_Brano_:
Anche Stavanger iniziò a cambiare, perdendo una certa atmosfera austera, retaggio del suo passato religioso, e trasformandosi in una delle “capitali dell’energia” globale alla stregua di Houston, Perth o Calgary**. Si moltiplicarono i posti di lavoro collegati alla nascente industria petrolifera, e la mentalità intraprendente della città accelerò la metamorfosi. «Ho lavorato per diversi anni a Stavanger – ci spiega un ingegnere italiano con un ruolo importante in un’azienda energetica attiva in Norvegia –. È una città per certi versi americana, molto rapida a capire la piega che stanno prendendo gli eventi».
Si consideri il caso della famiglia Smedvig. Esso esemplifica bene la parabola di Stavanger. Nel 1915 Peder Smedvig inaugurò la sua attività di armatore. L’anno seguente entrò nel business dell’inscatolamento delle aringhe. Poi in quello delle navi-cisterna. Nel 1959 gli subentrò il figlio Torolf, e l’azienda iniziò a puntare sulla nascente industria petrolifera norvegese, come fornitrice di servizi prima, e poi anche nell’esplorazione e trivellazione. O ancora si consideri l’evoluzione dei cantieri Rosenberg, che negli anni ’70 passarono dalla produzione di comuni petroliere a quella di trasportatori di gas naturale liquefatto con cisterne sferiche.

_Dati archiviati_:
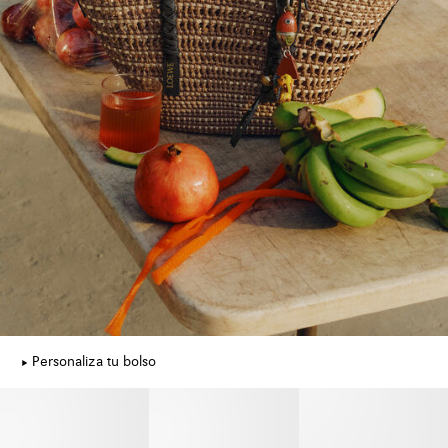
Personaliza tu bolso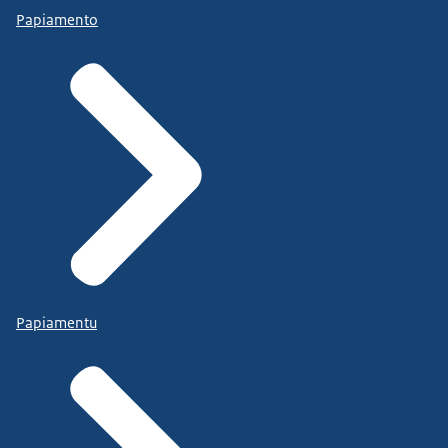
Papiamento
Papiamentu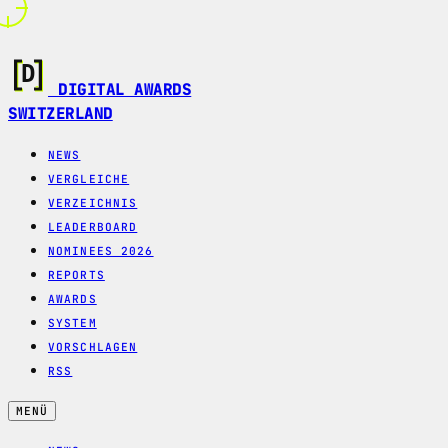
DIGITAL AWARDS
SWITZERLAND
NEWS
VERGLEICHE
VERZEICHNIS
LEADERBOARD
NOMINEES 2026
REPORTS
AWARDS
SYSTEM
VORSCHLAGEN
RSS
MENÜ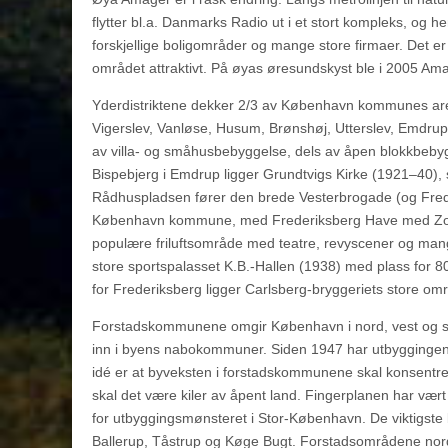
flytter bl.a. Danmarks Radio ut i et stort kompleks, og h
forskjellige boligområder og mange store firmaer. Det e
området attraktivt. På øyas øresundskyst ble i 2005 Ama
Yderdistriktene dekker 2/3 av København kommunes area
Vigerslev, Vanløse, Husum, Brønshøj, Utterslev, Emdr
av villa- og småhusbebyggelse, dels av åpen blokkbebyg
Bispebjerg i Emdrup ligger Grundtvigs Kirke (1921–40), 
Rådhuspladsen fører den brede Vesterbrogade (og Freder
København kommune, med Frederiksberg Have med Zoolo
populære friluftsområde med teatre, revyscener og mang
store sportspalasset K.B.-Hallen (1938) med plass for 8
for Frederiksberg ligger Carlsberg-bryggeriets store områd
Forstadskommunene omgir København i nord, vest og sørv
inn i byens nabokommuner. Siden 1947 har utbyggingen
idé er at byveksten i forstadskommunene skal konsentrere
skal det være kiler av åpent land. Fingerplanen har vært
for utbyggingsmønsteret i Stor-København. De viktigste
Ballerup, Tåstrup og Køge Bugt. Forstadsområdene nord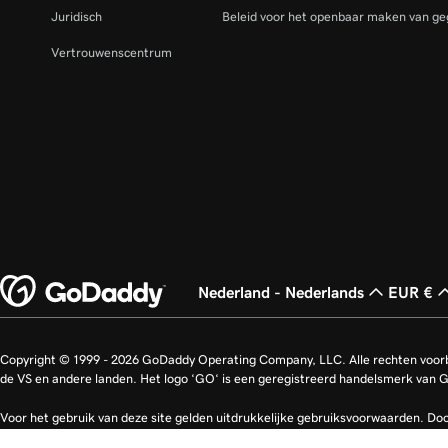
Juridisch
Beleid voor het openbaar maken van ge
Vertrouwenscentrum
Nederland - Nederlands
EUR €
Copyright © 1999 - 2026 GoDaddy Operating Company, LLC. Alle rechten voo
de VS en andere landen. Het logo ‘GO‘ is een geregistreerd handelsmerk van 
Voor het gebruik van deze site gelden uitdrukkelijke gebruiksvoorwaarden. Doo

* * *

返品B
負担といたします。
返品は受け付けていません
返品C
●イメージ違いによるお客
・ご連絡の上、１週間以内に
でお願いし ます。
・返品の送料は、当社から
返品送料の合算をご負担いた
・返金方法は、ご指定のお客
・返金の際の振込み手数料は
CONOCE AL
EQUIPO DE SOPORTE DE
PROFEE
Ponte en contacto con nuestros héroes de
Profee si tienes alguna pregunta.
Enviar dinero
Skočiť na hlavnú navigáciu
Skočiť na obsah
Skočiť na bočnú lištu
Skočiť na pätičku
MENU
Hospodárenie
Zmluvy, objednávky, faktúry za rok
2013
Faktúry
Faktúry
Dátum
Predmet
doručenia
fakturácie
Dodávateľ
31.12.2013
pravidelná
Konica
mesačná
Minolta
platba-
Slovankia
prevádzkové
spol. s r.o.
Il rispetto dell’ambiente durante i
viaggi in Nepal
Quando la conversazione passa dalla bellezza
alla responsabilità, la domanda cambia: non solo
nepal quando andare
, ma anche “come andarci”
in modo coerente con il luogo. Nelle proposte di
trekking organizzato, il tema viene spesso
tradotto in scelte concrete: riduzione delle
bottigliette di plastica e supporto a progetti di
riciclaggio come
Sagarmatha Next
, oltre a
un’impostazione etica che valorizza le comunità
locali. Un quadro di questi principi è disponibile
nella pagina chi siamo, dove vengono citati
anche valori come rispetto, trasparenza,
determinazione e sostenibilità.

...

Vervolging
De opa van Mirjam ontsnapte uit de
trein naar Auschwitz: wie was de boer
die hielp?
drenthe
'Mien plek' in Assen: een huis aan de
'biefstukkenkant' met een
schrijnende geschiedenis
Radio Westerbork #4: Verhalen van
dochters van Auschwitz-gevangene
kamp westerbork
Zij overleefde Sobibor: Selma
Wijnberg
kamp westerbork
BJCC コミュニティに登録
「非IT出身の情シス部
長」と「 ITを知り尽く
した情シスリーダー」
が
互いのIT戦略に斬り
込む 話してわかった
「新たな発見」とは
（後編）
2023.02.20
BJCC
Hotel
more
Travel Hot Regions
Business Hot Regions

_Attività 1_:
Indichi se le affermazioni (a), (b) e (c) concordano con il brano su Stavanger. Per ciascuna risponda sì o no e citi testualmente le parole decisive del brano.
(a) Peder Smedvig avviò l'attività di armatore nel 1915.
(b) Nel 1959 il figlio Torolf subentrò nell'azienda.
(c) Negli anni '70 i cantieri Rosenberg cessarono di costruire navi.
_Attività 2_:
Riassuma il brano su Stavanger in due frasi.
_Attività 3_:
Traduca in inglese la seguente frase del brano su Stavanger: «Nel 1959 gli subentrò il figlio Torolf, e l’azienda iniziò a puntare sulla nascente industria petrolifera norvegese, come fornitrice di servizi prima, e poi anche nell’esplorazione e trivellazione.»
Per rispondere ci si basi esclusivamente sul brano.

_Risultato 1_:
(a) Sì: «Nel 1915 Peder Smedvig inaugurò la sua attività di armatore.»
(b) Sì: «Nel 1959 gli subentrò il figlio Torolf»
(c) No: «negli anni ’70 passarono dalla produzione di comuni petroliere a quella di trasportatori di gas naturale liquefatto con cisterne sferiche»

_Risultato 2_:
Stavanger perse l'atmosfera austera ereditata dal passato religioso e divenne una delle capitali globali dell'energia, mentre si moltiplicavano i posti di lavoro legati all'industria petrolifera. Questa evoluzione si vede nella famiglia Smedvig, che dall'attività armatoriale e dall'inscatolamento delle aringhe passò ai servizi, all'esplorazione e alla trivellazione petrolifera, e nei cantieri Rosenberg, che negli anni '70 passarono dalle comuni petroliere ai trasportatori di gas naturale liquefatto.

_Risultato 3_:
In 1959 his son Torolf succeeded him, and the company began to focus on the nascent Norwegian oil industry, first as a service provider and then also in exploration and drilling.